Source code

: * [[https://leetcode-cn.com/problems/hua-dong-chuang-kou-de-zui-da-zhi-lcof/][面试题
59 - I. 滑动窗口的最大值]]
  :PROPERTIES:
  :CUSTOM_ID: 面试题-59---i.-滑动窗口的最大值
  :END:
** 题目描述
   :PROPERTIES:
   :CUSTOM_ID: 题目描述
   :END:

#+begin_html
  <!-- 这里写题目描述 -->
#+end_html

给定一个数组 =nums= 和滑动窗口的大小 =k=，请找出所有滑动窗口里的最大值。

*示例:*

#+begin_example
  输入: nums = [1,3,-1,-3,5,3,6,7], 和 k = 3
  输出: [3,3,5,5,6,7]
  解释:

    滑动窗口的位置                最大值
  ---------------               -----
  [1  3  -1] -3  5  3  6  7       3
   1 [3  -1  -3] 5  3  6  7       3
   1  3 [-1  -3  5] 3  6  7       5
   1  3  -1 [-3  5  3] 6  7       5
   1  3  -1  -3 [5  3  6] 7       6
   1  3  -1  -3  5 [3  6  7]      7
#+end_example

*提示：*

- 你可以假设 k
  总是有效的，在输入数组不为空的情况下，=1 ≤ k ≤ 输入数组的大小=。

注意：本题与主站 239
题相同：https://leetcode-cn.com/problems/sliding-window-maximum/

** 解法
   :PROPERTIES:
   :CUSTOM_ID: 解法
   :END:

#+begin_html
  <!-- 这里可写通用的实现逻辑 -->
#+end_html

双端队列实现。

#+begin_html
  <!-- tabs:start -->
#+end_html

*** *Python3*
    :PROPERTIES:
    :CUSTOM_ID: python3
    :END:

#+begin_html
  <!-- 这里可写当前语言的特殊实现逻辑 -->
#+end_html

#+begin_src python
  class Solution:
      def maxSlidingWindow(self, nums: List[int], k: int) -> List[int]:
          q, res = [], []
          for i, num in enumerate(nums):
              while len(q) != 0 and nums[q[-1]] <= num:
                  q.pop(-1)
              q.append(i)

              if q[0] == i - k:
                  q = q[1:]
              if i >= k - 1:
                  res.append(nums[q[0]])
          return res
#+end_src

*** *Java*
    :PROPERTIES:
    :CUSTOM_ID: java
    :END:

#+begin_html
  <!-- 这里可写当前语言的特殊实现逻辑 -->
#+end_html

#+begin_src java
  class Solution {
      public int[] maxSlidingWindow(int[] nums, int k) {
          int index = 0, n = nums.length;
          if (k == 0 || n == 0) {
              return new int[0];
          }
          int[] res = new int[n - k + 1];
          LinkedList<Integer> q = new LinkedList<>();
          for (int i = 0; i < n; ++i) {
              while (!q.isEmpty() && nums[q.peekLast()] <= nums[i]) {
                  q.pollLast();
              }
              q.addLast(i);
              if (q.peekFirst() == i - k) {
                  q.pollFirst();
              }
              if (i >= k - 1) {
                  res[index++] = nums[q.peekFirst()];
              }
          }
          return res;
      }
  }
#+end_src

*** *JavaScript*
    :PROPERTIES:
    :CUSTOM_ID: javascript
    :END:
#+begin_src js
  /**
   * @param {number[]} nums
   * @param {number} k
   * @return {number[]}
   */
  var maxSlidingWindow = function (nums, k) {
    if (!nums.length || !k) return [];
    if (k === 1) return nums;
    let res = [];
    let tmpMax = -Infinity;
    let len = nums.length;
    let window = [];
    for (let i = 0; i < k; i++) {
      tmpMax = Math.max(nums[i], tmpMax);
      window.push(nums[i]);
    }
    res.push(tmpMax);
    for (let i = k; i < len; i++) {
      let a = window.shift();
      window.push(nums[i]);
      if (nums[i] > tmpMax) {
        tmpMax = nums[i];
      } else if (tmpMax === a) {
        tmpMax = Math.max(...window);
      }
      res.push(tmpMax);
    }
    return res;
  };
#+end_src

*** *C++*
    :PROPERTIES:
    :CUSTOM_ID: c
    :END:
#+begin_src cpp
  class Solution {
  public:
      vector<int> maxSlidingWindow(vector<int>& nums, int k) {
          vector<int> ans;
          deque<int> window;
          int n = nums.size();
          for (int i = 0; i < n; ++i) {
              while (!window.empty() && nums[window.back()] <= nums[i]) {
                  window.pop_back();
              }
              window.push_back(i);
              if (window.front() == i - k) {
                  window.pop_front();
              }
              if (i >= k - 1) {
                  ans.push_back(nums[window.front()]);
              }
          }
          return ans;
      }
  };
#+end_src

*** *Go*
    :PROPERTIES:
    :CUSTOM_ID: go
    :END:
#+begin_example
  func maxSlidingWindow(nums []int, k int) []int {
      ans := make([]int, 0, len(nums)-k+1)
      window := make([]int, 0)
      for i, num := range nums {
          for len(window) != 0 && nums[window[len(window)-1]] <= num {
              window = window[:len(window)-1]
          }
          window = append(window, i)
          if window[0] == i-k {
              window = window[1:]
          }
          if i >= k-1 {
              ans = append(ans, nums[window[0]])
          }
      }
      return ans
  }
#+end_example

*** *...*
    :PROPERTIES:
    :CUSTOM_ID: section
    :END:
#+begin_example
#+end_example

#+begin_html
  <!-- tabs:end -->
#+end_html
━━━━━━━━
(Assignment):
Give the number of lines in the records above in which the word "return" appears. Include no other text.

(Response area):
9